### EXERCISE
Only certain lines below are wanted: those starting at the line containing "[98,75,135,84] [217,111,541,129] ××××" and ending at the line containing "[105,379,253,396] ××（部门或单位）×× ->", both included, each retyped exactly.

### DATA RECORDS
- Opening Delimiter -

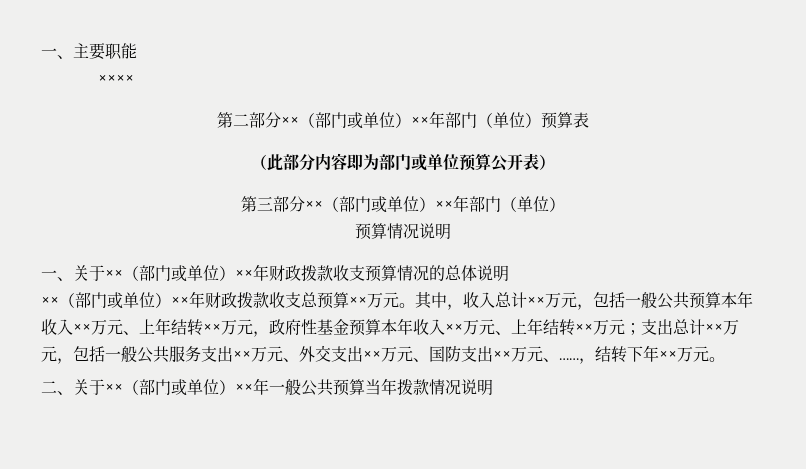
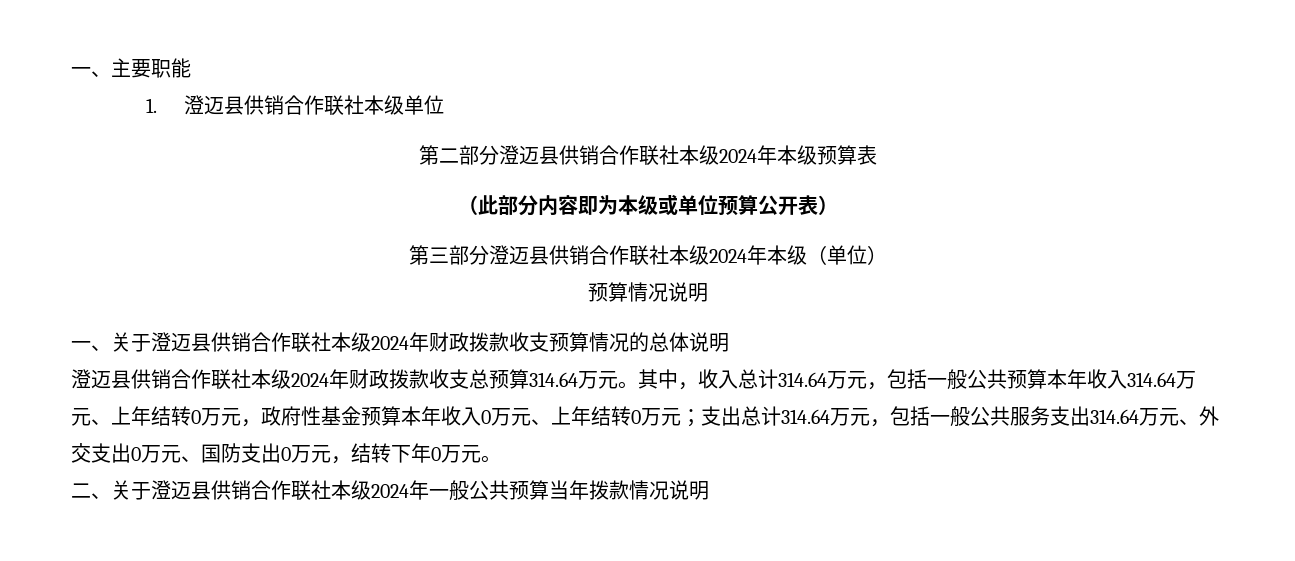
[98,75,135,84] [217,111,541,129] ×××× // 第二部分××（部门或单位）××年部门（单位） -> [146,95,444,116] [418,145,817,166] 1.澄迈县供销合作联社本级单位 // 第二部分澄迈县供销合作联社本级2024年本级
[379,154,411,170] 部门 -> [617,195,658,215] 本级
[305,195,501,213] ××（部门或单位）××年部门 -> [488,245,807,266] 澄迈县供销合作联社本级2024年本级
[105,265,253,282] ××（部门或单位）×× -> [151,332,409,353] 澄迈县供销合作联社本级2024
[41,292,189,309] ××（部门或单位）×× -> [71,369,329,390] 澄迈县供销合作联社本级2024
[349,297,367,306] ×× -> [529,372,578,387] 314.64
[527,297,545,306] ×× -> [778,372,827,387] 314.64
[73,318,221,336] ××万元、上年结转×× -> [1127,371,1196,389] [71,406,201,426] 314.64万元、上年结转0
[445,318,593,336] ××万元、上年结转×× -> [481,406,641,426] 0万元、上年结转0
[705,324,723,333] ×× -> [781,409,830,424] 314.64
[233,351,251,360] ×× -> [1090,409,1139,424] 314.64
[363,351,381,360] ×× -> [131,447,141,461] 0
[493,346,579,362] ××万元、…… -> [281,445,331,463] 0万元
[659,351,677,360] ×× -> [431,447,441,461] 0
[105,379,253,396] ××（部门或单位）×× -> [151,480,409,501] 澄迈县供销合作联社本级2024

- Closing Delimiter -
- Opening Delimiter -

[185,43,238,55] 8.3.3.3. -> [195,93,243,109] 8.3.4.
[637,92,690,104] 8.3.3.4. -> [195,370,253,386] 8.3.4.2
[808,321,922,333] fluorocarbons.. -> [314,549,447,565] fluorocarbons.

- Closing Delimiter -
- Opening Delimiter -

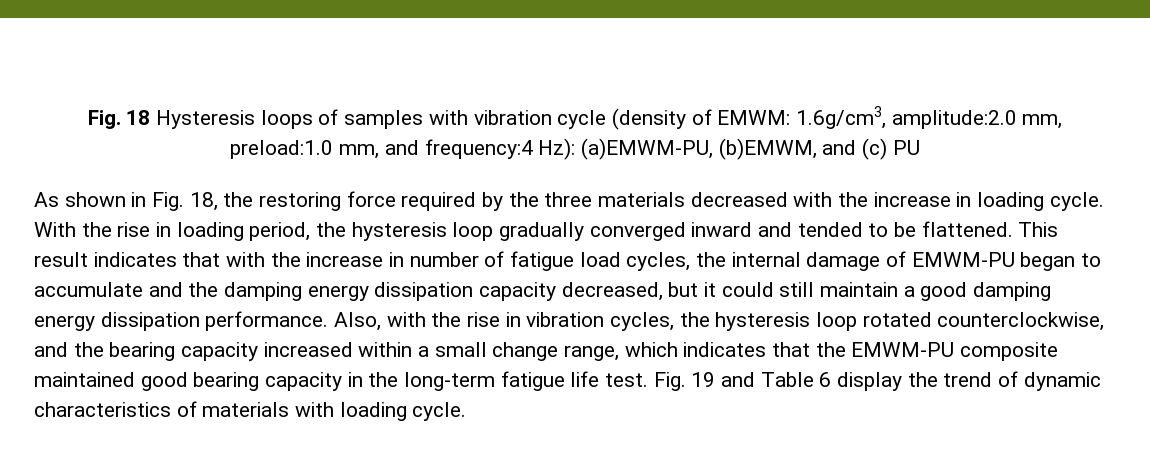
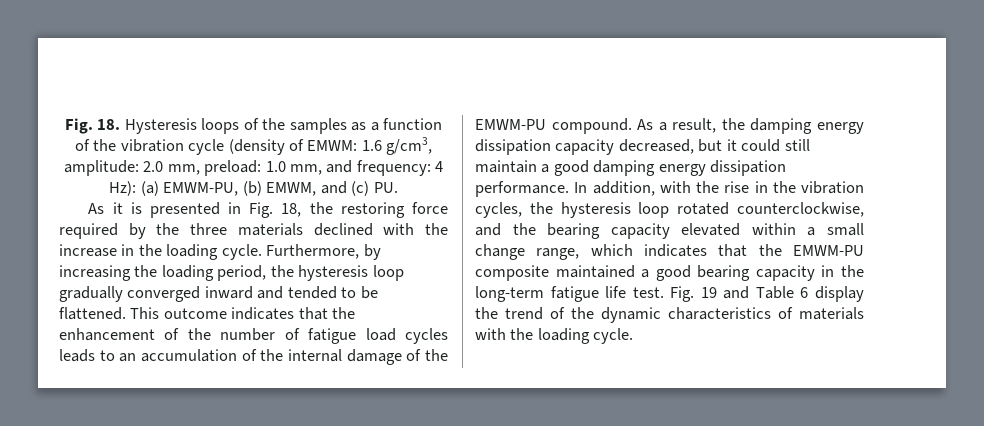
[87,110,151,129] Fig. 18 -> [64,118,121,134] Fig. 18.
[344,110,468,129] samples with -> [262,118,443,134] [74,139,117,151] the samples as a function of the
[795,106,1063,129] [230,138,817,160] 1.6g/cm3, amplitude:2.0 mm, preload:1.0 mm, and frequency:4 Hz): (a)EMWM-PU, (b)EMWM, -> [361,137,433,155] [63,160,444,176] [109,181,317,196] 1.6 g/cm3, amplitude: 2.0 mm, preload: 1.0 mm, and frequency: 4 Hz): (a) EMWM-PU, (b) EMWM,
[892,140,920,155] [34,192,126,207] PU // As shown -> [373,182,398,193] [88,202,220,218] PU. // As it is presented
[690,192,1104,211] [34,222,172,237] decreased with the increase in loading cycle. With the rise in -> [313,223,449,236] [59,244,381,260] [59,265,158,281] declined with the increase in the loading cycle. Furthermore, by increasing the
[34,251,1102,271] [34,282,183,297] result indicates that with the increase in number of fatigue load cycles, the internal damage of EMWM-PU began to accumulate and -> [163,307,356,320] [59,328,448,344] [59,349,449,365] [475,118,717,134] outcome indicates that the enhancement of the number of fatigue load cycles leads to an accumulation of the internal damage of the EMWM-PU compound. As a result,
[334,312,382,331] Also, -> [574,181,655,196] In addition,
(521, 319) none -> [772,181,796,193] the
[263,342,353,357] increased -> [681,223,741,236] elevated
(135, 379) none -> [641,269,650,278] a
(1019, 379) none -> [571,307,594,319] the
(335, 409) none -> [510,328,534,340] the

- Closing Delimiter -

### FINISHED EXERCISE
[98,75,135,84] [217,111,541,129] ×××× // 第二部分××（部门或单位）××年部门（单位） -> [146,95,444,116] [418,145,817,166] 1.澄迈县供销合作联社本级单位 // 第二部分澄迈县供销合作联社本级2024年本级
[379,154,411,170] 部门 -> [617,195,658,215] 本级
[305,195,501,213] ××（部门或单位）××年部门 -> [488,245,807,266] 澄迈县供销合作联社本级2024年本级
[105,265,253,282] ××（部门或单位）×× -> [151,332,409,353] 澄迈县供销合作联社本级2024
[41,292,189,309] ××（部门或单位）×× -> [71,369,329,390] 澄迈县供销合作联社本级2024
[349,297,367,306] ×× -> [529,372,578,387] 314.64
[527,297,545,306] ×× -> [778,372,827,387] 314.64
[73,318,221,336] ××万元、上年结转×× -> [1127,371,1196,389] [71,406,201,426] 314.64万元、上年结转0
[445,318,593,336] ××万元、上年结转×× -> [481,406,641,426] 0万元、上年结转0
[705,324,723,333] ×× -> [781,409,830,424] 314.64
[233,351,251,360] ×× -> [1090,409,1139,424] 314.64
[363,351,381,360] ×× -> [131,447,141,461] 0
[493,346,579,362] ××万元、…… -> [281,445,331,463] 0万元
[659,351,677,360] ×× -> [431,447,441,461] 0
[105,379,253,396] ××（部门或单位）×× -> [151,480,409,501] 澄迈县供销合作联社本级2024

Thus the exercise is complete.